• The Star Staff

FEMA has no clue where $257 million in recovery supplies ended up


By The Star Staff


The Federal Emergency Management Agency (FEMA) lost track of nearly $257 million worth of supplies, 98 percent of which was food and water meant to help Puerto Rico recover from hurricanes Maria and Irma, the agency’s inspector general found in a report published last week.


The agency took an average of 69 days to deliver supplies to the island, the inspector general said. Some food, water and other goods sat in FEMA custody in Puerto Rico for roughly 48 days. Approximately 37 percent of the water meant to ship to the island between September 2017 and April 2018 was delivered, and 45 percent of the food shipped by FEMA reached Puerto Rico.


In a response, FEMA said it worked with the inspector general’s office on the findings, but noted that the report’s characterization and some of the audit’s conclusions do not tell a complete story of its disaster response in Puerto Rico. The agency maintains that it “delivered a historic quantity of meals and water to Puerto Rico from September 29, 2017 through April 2018.”


Hurricane Maria, a Category 4 hurricane and the worst natural disaster to hit Puerto Rico, flattened the island, leaving it without power for months.
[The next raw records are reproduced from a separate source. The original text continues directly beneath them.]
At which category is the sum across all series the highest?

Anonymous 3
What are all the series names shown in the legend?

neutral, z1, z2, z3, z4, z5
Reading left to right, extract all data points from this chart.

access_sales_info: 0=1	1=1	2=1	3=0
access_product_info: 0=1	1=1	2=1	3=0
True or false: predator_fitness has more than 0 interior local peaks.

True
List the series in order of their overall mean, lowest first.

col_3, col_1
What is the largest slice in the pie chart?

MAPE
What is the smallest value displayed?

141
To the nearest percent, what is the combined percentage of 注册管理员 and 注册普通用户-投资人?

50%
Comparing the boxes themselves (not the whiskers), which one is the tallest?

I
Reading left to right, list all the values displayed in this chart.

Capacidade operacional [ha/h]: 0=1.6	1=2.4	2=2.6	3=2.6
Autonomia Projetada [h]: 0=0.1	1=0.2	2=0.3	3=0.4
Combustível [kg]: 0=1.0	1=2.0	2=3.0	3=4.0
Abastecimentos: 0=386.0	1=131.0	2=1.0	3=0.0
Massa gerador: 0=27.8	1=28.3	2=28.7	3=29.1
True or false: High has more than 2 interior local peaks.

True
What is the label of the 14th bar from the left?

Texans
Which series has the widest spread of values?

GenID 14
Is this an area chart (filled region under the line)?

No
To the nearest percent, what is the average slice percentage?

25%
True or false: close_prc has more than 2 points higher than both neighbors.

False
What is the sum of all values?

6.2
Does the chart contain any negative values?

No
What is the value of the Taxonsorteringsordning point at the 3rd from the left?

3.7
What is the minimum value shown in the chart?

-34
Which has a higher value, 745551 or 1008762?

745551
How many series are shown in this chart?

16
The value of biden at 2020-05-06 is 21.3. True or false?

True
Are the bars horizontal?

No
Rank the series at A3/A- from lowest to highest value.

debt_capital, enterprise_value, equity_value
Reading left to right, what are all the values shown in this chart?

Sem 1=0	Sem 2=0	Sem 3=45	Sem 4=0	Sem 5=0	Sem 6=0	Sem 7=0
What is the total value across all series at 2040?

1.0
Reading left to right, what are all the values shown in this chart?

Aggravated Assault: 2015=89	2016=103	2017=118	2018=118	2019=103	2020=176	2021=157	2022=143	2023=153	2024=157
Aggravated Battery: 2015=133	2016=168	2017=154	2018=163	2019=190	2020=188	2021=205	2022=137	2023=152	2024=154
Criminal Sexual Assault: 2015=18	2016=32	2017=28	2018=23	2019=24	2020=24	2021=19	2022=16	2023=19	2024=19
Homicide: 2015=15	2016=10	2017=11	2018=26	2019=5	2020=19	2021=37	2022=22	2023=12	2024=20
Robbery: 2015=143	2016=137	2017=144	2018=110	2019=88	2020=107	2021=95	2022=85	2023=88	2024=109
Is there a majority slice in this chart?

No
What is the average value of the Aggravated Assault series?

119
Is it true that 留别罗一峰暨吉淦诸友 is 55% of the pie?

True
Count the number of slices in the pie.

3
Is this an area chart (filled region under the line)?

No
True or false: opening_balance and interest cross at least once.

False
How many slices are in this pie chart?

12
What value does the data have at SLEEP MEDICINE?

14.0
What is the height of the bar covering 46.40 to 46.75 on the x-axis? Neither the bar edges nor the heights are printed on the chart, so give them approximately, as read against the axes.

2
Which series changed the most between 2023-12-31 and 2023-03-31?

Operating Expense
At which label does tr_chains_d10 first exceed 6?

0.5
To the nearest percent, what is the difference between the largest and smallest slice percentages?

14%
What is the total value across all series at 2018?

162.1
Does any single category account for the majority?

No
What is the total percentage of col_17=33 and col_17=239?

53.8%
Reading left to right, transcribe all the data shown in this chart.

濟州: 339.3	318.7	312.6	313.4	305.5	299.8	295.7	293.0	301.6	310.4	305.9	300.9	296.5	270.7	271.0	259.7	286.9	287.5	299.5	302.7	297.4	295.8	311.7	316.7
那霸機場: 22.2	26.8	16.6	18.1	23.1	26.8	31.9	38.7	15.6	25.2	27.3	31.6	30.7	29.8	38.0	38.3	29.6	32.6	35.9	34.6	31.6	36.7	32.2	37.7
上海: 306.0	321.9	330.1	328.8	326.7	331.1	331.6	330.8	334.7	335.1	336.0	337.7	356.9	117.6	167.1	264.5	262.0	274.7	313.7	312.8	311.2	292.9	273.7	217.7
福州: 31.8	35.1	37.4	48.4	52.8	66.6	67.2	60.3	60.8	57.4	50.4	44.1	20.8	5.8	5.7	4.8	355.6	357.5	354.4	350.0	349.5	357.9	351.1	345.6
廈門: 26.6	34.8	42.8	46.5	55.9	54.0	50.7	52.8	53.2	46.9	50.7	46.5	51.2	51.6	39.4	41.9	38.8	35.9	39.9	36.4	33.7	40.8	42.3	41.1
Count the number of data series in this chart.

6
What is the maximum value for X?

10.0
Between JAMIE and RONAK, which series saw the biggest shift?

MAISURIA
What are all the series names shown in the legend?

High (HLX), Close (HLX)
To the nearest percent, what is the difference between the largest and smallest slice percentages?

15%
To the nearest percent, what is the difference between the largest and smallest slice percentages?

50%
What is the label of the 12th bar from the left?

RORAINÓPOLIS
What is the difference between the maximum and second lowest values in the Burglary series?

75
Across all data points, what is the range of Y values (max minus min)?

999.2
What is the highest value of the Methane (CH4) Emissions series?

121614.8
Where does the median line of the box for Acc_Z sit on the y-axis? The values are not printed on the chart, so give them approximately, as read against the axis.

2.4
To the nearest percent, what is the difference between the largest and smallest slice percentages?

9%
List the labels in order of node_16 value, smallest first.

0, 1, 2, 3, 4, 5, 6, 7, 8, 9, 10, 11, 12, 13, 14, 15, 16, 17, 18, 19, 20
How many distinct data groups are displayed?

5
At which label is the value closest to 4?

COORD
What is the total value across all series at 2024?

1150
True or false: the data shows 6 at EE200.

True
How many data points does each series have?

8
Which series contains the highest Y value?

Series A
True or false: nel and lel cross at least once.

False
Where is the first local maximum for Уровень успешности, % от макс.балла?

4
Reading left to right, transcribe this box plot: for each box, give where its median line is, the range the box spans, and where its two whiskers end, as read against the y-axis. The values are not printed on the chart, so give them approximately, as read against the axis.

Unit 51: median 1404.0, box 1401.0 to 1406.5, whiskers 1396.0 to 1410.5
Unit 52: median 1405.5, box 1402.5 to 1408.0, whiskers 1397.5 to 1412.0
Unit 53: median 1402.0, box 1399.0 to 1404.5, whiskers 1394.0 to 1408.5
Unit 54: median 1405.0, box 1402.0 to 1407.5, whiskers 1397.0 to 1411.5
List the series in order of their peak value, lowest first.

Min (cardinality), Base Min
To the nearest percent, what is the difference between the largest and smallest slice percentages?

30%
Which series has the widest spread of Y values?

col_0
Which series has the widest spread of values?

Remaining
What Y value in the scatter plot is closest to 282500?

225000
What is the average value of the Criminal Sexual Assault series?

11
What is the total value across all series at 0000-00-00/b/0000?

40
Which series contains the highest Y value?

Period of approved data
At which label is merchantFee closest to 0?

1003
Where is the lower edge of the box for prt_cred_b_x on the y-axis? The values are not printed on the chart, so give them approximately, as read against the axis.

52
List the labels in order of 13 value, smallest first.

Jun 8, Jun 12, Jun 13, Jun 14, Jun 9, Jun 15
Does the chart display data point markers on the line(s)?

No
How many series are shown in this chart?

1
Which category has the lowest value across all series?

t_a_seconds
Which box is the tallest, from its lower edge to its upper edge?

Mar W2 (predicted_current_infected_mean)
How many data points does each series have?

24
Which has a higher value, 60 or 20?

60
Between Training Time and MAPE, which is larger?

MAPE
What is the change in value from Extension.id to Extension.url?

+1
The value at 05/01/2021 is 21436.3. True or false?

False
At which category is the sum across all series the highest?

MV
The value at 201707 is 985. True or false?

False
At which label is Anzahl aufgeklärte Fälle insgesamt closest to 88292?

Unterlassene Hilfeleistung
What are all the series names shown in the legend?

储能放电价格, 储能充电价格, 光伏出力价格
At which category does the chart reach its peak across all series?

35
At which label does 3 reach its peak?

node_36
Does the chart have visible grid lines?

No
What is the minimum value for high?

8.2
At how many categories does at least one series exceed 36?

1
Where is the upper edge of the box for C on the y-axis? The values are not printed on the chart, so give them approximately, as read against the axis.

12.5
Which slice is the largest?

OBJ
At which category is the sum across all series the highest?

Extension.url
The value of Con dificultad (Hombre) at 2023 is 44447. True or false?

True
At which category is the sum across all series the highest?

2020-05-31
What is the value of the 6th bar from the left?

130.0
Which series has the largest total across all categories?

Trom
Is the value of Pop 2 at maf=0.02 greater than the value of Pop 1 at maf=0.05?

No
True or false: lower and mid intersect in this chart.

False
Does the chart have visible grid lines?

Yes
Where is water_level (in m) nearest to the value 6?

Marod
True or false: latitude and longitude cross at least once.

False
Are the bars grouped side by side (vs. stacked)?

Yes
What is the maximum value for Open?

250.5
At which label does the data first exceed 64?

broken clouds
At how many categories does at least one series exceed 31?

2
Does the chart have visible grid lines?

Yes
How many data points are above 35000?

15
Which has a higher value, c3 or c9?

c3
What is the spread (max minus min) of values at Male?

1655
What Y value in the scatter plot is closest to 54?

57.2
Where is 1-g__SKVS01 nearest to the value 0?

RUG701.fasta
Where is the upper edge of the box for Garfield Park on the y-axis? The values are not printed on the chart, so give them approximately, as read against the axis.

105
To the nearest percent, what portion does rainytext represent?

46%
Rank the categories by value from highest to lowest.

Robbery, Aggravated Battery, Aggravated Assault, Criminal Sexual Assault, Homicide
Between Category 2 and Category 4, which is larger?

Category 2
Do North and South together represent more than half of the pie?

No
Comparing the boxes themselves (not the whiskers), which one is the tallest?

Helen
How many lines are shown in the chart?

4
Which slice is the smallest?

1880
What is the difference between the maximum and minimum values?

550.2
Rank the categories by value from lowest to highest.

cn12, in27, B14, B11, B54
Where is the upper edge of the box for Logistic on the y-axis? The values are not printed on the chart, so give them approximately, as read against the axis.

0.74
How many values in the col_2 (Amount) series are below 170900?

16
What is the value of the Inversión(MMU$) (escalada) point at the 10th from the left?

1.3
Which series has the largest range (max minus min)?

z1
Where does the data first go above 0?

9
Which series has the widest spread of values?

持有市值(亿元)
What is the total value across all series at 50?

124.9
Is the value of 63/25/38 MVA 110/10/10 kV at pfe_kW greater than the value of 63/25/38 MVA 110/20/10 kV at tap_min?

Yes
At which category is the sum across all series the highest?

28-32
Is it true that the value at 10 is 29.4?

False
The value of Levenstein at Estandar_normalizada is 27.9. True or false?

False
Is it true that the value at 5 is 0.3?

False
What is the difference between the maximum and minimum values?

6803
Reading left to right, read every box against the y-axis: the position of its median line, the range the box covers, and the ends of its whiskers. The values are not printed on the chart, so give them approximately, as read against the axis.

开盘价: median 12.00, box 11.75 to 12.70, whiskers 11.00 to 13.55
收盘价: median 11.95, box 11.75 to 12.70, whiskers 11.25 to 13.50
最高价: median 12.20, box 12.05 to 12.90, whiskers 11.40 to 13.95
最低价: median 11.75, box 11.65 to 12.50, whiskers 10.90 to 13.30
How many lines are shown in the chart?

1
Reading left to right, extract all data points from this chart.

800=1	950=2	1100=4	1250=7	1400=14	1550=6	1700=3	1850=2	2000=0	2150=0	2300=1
Some 3,000 people are estimated to have died as a result of the hurricane.


According to the report, some supplies slated to be shipped to Puerto Rico likely never left the continental U.S., according to what employees at the agency’s emergency response center in Jacksonville, Fla. told the inspector general’s office.


The supplies — mostly food and meals, along with blankets, tarps, cots and sheets — were backlogged in two overflow sites in Jacksonville because FEMA did not record orders at all or quickly enough for employees to know what was being shipped and when.


FEMA also shipped food that was nutritionally deficient, according to the inspector general’s report, which “included junk food such as Oreos, candy, cereal bars” and other snacks.


The agency was unable to provide documentation for contractor invoices totaling about $50 million, the report said. FEMA indicated that it could not locate 19 shipping containers of food and water in its final assessment, the report says, amounting to $303,000 worth of lost contents.